Die Idee zu dieser Reihe, die Husum neben den Raritäten der Klaviermusik, den Junge-Meister-Konzerten und vielem anderen mehr endgültig zu einem Wallfahrtsort der Musik machen dürfte, hatte Matthias Schenke – Zahnarzt im Unruhestand und spät berufener Freizeit-Klarinettist. Der kann mit dieser Art Musik zwar „gar nichts anfangen“, ist aber ein Fan von Trio Catch. „Als ich die Frauen zum ersten Mal gehört habe, spielten sie klassische Kompositionen“, sagt er fast entschuldigend und erinnert sich noch, wie sie danach ein Brett aus dem Baumarkt auspackten und diesem mit Wischen und Klopfen der Hände seltsame Töne entlockten.
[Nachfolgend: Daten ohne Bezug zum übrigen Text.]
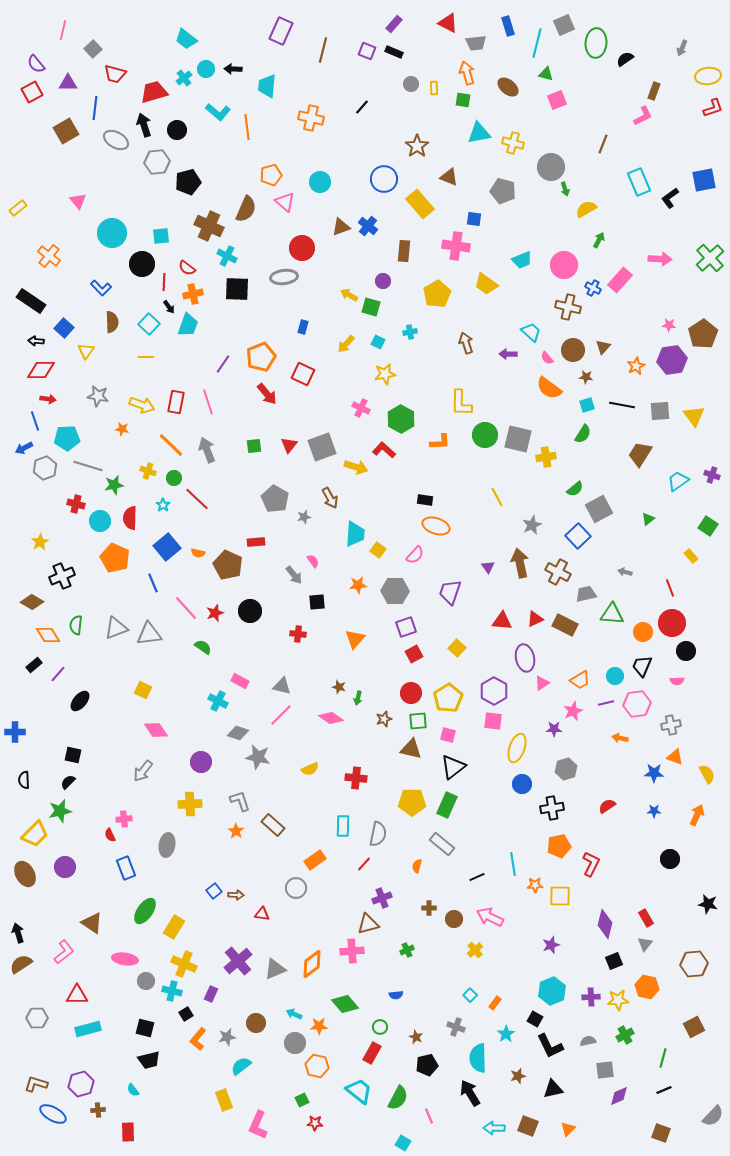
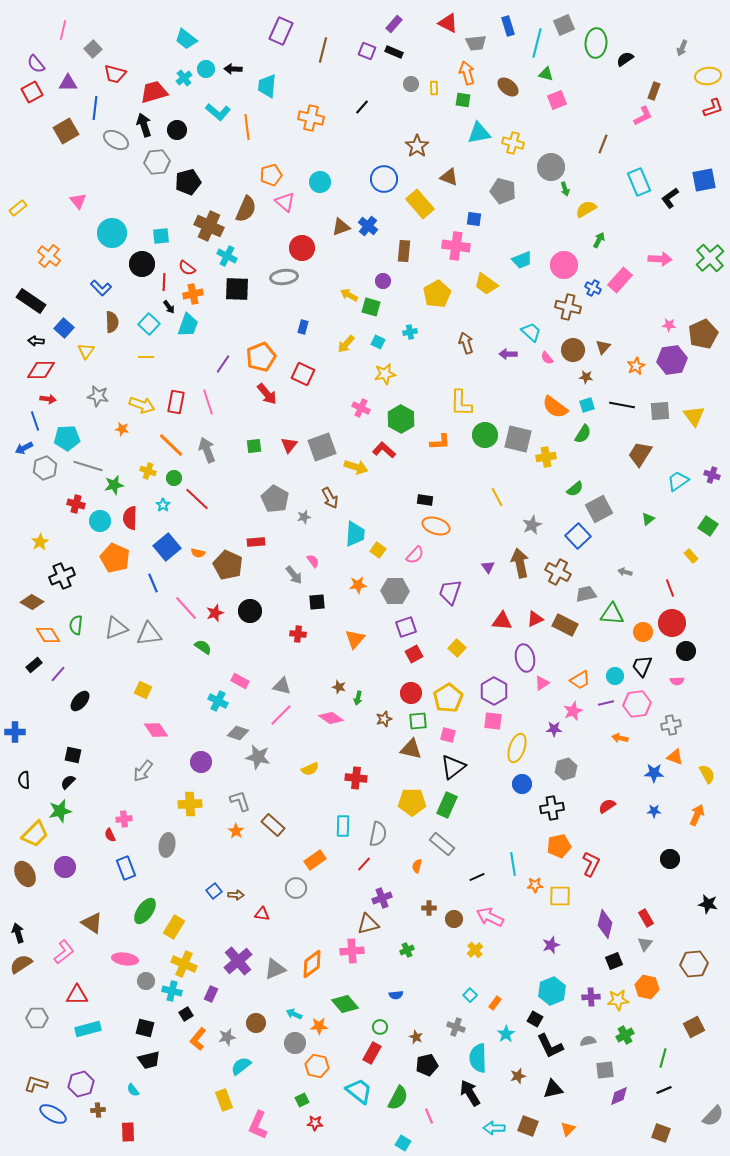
brown pentagon at (703, 334): rotated 8 degrees clockwise
orange semicircle at (549, 388): moved 6 px right, 19 px down
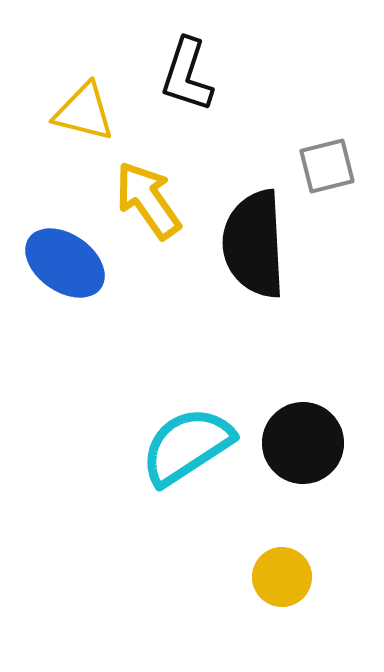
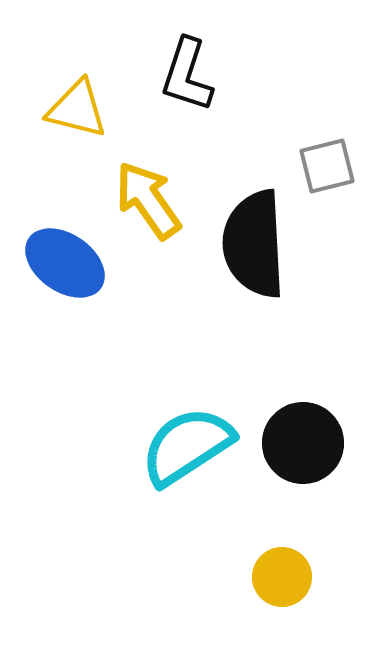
yellow triangle: moved 7 px left, 3 px up
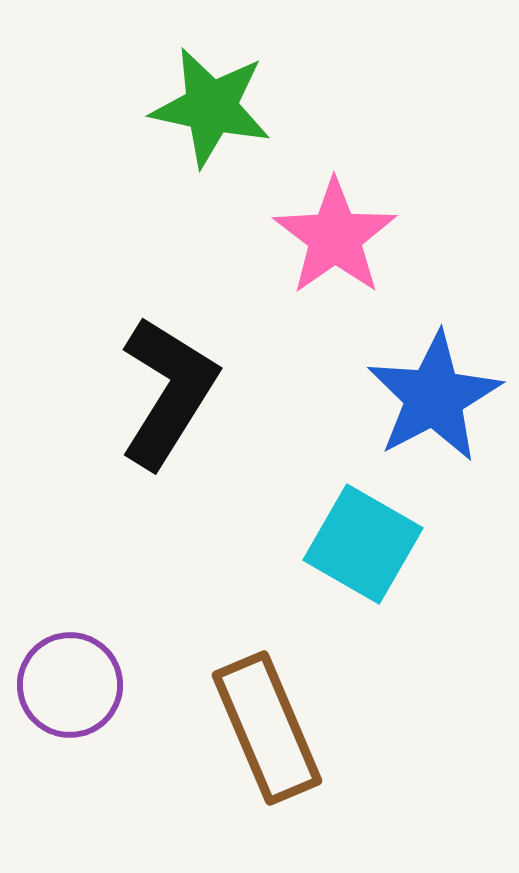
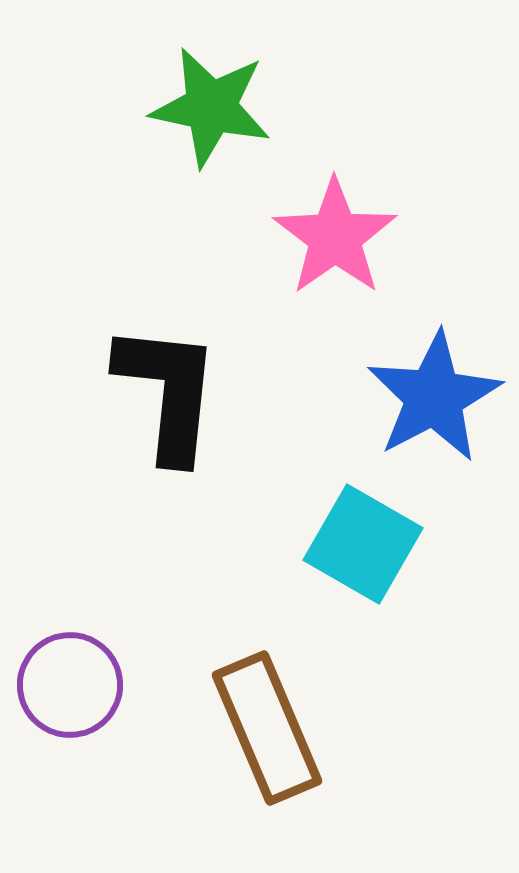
black L-shape: rotated 26 degrees counterclockwise
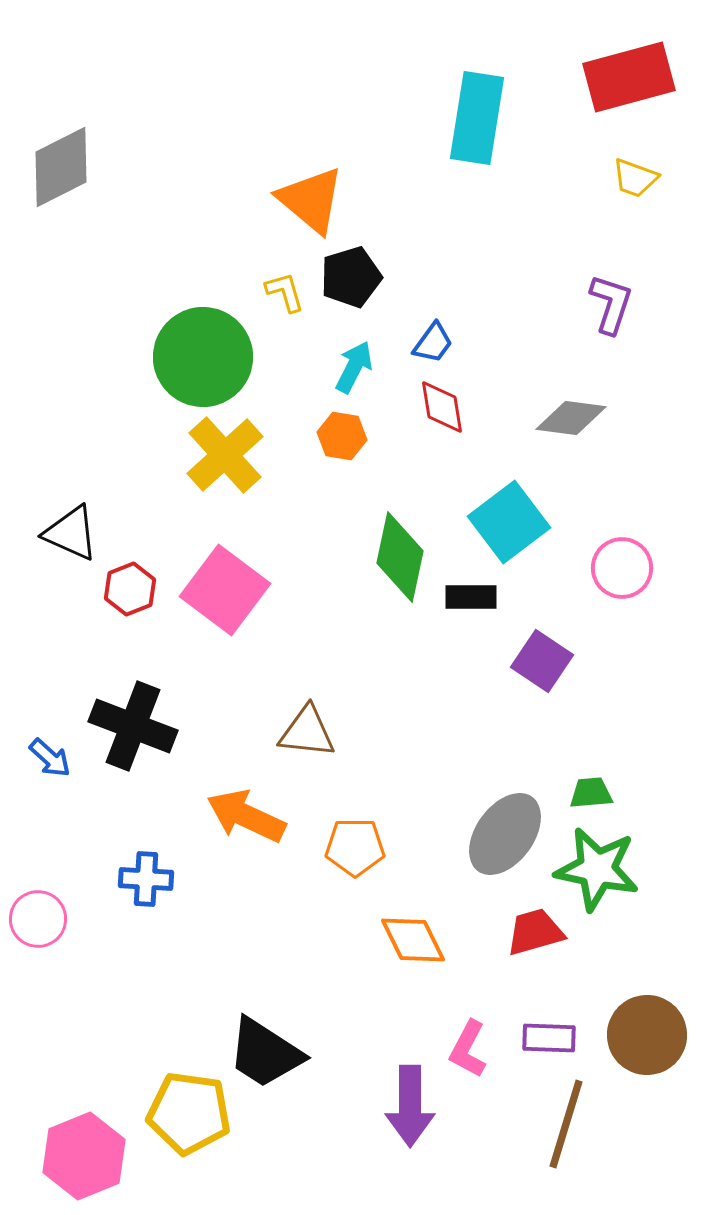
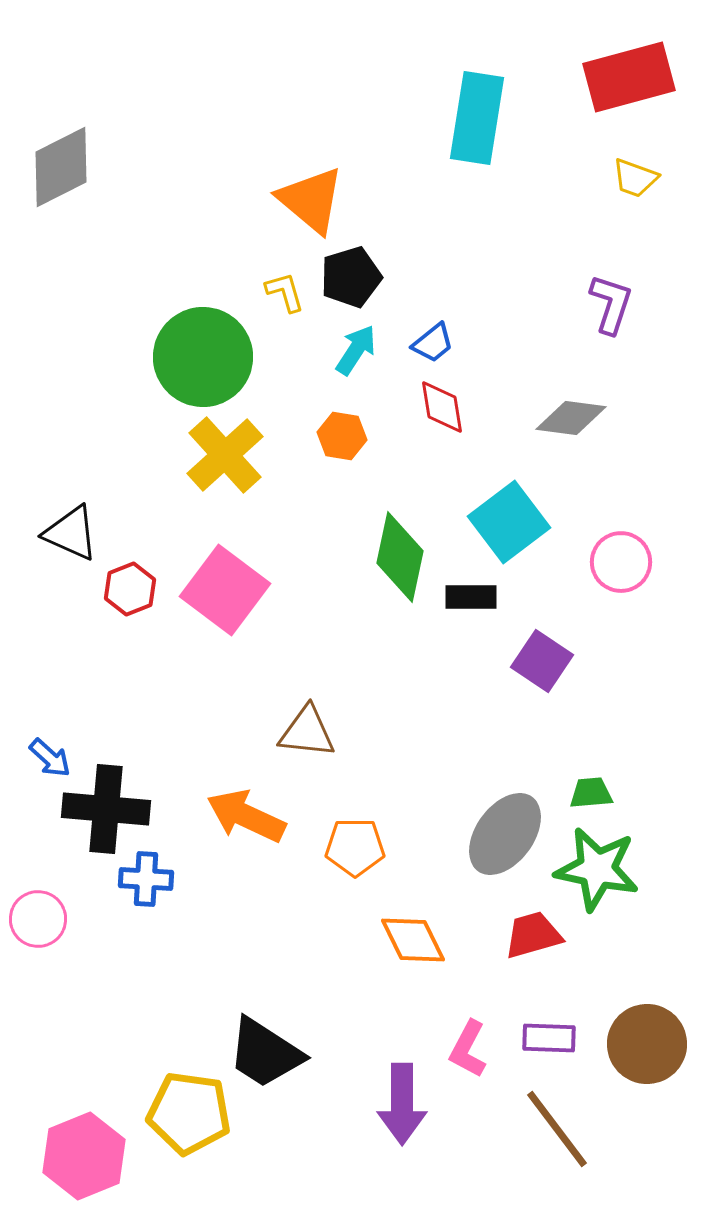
blue trapezoid at (433, 343): rotated 15 degrees clockwise
cyan arrow at (354, 367): moved 2 px right, 17 px up; rotated 6 degrees clockwise
pink circle at (622, 568): moved 1 px left, 6 px up
black cross at (133, 726): moved 27 px left, 83 px down; rotated 16 degrees counterclockwise
red trapezoid at (535, 932): moved 2 px left, 3 px down
brown circle at (647, 1035): moved 9 px down
purple arrow at (410, 1106): moved 8 px left, 2 px up
brown line at (566, 1124): moved 9 px left, 5 px down; rotated 54 degrees counterclockwise
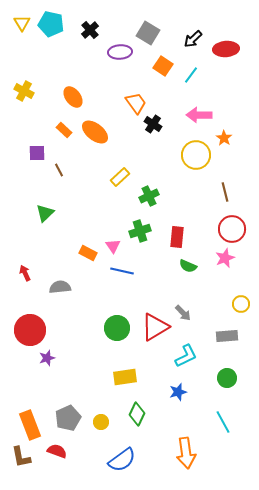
Im Grunde genommen ist die Neue Musik eine Art Gegenstück zu jenen Kompositionen, die aus Igor Strawinsky und Maurice Ravel Lichtgestalten der klassischen Moderne machten. Die Schirmherrin und Ministerin für Justiz, Kultur und Europa, Anke Spoorendonk, blickt in ihrem Grußwort an die Uraufführung von Ravels „Bolero“ anno 1928 zurück. Damals soll eine Dame aus dem Publikum „Hilfe, ein Verrückter“ gerufen haben. Ravel reagierte gelassen und antwortete: „Sehen Sie: Die hat’s kapiert.“

So etwas muss sich in Husum nicht wiederholen, finden Schenke und die Damen vom Trio Catch, hoffen aber auf die innovative Kraft, die von solchen Komposition auf die Musikgeschichte ausgehen kann – wie damals zu Strawinskys Zeiten. Wie zeitgenössisch Neue Musik ist, können Zuhörer auch daran ermessen, dass deren Komponisten nicht mehr nur auf den Kanon des klassischen Orchester-Instrumentariums zurückgreifen, sondern – das Brett ist da nur eines von vielen Beispielen – auf Tonträger und Klangkörper aus dem Lebensalltag.

Das erste Festival für Neue Musik, das vom Rotary-Club Husum, vom Husumer Kunstverein, von der Kreismusikschule und dem Kulturkeller Husum unterstützt wird, will es mit Konzerten aber nicht bewenden lassen. Ein weiteres wichtiges Element sind Workshops mit Schülern der Musikzweige von Hermann-Tast- und Theodor-Storm-Schule. Das Festival selbst beginnt am Freitag, 24. Juni, um 19.30 Uhr mit dem Solo-Rezital „recorder evolution“ im Rittersaal des Schlosses. Es spielt die renommierte Blockflötistin Susanne Fröhlich. Tags darauf, ebenfalls ab 19.30 Uhr, kommt dann Trio Catch mit einem Werkstattkonzert der Koreanerin Eun-Ji Anna Lee in die Aula der Hermann-Tast-Schule. Einziger Wermutstropfen: Für Sun-Young Nam, die an einer schweren Sehnenscheidenentzündung leidet, wird Andrej Koroliov einspringen müssen. Den Schlusspunkt setzt am Sonntag, 26. Juni, ab 12.30 Uhr eine Percussions-Matinée mit Dr. Jonathan Shapiro im Rathaus-Foyer.